*YOUR GOAL*. In this exercise, every entry is to be transcribed exactly as written.

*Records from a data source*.
BEGIN
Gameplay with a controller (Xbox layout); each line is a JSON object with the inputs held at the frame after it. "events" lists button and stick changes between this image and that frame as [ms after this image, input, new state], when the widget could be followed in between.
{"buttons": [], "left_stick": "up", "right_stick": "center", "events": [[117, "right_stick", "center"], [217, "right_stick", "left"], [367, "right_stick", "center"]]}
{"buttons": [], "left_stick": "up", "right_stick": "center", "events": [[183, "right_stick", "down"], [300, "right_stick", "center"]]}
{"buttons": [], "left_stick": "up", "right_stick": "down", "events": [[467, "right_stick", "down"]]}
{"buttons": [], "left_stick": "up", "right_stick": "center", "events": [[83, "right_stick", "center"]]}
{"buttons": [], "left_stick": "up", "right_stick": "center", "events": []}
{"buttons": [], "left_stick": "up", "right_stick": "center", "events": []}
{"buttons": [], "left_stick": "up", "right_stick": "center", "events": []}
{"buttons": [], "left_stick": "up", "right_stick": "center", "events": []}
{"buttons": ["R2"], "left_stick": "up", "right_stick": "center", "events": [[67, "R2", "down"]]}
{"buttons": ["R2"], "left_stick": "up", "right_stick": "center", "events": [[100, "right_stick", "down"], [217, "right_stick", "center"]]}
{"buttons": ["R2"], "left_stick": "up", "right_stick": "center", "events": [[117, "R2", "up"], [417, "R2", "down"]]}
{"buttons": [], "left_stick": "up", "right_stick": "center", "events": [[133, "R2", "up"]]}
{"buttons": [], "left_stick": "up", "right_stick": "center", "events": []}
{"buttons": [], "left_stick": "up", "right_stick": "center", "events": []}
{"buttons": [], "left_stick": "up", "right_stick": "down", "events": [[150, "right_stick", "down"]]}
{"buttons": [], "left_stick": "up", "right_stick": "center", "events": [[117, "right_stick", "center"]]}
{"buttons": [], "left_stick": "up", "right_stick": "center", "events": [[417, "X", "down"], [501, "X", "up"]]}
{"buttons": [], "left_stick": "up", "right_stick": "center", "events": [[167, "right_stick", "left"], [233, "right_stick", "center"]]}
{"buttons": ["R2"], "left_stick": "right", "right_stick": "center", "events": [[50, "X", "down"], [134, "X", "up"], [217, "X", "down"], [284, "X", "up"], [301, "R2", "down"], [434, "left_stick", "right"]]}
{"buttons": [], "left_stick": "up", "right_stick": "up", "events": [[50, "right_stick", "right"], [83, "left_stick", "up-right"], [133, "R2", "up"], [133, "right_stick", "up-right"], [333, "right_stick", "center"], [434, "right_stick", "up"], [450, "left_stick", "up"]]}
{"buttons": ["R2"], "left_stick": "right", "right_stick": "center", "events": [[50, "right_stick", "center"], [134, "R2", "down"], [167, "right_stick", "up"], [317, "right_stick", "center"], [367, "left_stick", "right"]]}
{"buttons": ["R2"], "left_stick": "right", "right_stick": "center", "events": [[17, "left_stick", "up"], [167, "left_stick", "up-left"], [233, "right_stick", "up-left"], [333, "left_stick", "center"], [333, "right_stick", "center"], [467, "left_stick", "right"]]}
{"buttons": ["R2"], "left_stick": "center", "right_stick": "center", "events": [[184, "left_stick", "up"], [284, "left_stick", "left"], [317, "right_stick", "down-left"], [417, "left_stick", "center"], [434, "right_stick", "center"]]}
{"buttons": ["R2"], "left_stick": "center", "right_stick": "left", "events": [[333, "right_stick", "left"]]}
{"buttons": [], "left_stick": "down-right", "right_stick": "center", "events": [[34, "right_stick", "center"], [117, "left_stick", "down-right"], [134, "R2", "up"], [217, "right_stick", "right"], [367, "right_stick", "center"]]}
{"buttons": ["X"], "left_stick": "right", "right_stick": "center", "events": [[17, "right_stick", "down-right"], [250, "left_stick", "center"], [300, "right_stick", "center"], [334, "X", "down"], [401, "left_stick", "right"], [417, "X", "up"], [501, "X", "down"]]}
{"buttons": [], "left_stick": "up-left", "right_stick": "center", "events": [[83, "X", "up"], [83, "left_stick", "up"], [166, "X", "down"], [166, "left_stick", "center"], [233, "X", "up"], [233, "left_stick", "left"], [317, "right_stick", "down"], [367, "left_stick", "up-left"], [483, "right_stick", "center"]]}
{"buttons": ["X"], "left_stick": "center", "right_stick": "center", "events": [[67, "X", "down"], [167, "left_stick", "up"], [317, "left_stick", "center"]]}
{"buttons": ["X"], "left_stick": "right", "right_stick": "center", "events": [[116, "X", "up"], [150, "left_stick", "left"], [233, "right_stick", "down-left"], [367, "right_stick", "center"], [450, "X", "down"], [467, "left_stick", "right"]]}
END
*ANSWER BOX*.
Gameplay with a controller (Xbox layout); each line is a JSON object with the inputs held at the frame after it. "events" lists button and stick changes between this image and that frame as [ms after this image, input, new state], when the widget could be followed in between.
{"buttons": [], "left_stick": "up", "right_stick": "center", "events": [[117, "right_stick", "center"], [217, "right_stick", "left"], [367, "right_stick", "center"]]}
{"buttons": [], "left_stick": "up", "right_stick": "center", "events": [[183, "right_stick", "down"], [300, "right_stick", "center"]]}
{"buttons": [], "left_stick": "up", "right_stick": "down", "events": [[467, "right_stick", "down"]]}
{"buttons": [], "left_stick": "up", "right_stick": "center", "events": [[83, "right_stick", "center"]]}
{"buttons": [], "left_stick": "up", "right_stick": "center", "events": []}
{"buttons": [], "left_stick": "up", "right_stick": "center", "events": []}
{"buttons": [], "left_stick": "up", "right_stick": "center", "events": []}
{"buttons": [], "left_stick": "up", "right_stick": "center", "events": []}
{"buttons": ["R2"], "left_stick": "up", "right_stick": "center", "events": [[67, "R2", "down"]]}
{"buttons": ["R2"], "left_stick": "up", "right_stick": "center", "events": [[100, "right_stick", "down"], [217, "right_stick", "center"]]}
{"buttons": ["R2"], "left_stick": "up", "right_stick": "center", "events": [[117, "R2", "up"], [417, "R2", "down"]]}
{"buttons": [], "left_stick": "up", "right_stick": "center", "events": [[133, "R2", "up"]]}
{"buttons": [], "left_stick": "up", "right_stick": "center", "events": []}
{"buttons": [], "left_stick": "up", "right_stick": "center", "events": []}
{"buttons": [], "left_stick": "up", "right_stick": "down", "events": [[150, "right_stick", "down"]]}
{"buttons": [], "left_stick": "up", "right_stick": "center", "events": [[117, "right_stick", "center"]]}
{"buttons": [], "left_stick": "up", "right_stick": "center", "events": [[417, "X", "down"], [501, "X", "up"]]}
{"buttons": [], "left_stick": "up", "right_stick": "center", "events": [[167, "right_stick", "left"], [233, "right_stick", "center"]]}
{"buttons": ["R2"], "left_stick": "right", "right_stick": "center", "events": [[50, "X", "down"], [134, "X", "up"], [217, "X", "down"], [284, "X", "up"], [301, "R2", "down"], [434, "left_stick", "right"]]}
{"buttons": [], "left_stick": "up", "right_stick": "up", "events": [[50, "right_stick", "right"], [83, "left_stick", "up-right"], [133, "R2", "up"], [133, "right_stick", "up-right"], [333, "right_stick", "center"], [434, "right_stick", "up"], [450, "left_stick", "up"]]}
{"buttons": ["R2"], "left_stick": "right", "right_stick": "center", "events": [[50, "right_stick", "center"], [134, "R2", "down"], [167, "right_stick", "up"], [317, "right_stick", "center"], [367, "left_stick", "right"]]}
{"buttons": ["R2"], "left_stick": "right", "right_stick": "center", "events": [[17, "left_stick", "up"], [167, "left_stick", "up-left"], [233, "right_stick", "up-left"], [333, "left_stick", "center"], [333, "right_stick", "center"], [467, "left_stick", "right"]]}
{"buttons": ["R2"], "left_stick": "center", "right_stick": "center", "events": [[184, "left_stick", "up"], [284, "left_stick", "left"], [317, "right_stick", "down-left"], [417, "left_stick", "center"], [434, "right_stick", "center"]]}
{"buttons": ["R2"], "left_stick": "center", "right_stick": "left", "events": [[333, "right_stick", "left"]]}
{"buttons": [], "left_stick": "down-right", "right_stick": "center", "events": [[34, "right_stick", "center"], [117, "left_stick", "down-right"], [134, "R2", "up"], [217, "right_stick", "right"], [367, "right_stick", "center"]]}
{"buttons": ["X"], "left_stick": "right", "right_stick": "center", "events": [[17, "right_stick", "down-right"], [250, "left_stick", "center"], [300, "right_stick", "center"], [334, "X", "down"], [401, "left_stick", "right"], [417, "X", "up"], [501, "X", "down"]]}
{"buttons": [], "left_stick": "up-left", "right_stick": "center", "events": [[83, "X", "up"], [83, "left_stick", "up"], [166, "X", "down"], [166, "left_stick", "center"], [233, "X", "up"], [233, "left_stick", "left"], [317, "right_stick", "down"], [367, "left_stick", "up-left"], [483, "right_stick", "center"]]}
{"buttons": ["X"], "left_stick": "center", "right_stick": "center", "events": [[67, "X", "down"], [167, "left_stick", "up"], [317, "left_stick", "center"]]}
{"buttons": ["X"], "left_stick": "right", "right_stick": "center", "events": [[116, "X", "up"], [150, "left_stick", "left"], [233, "right_stick", "down-left"], [367, "right_stick", "center"], [450, "X", "down"], [467, "left_stick", "right"]]}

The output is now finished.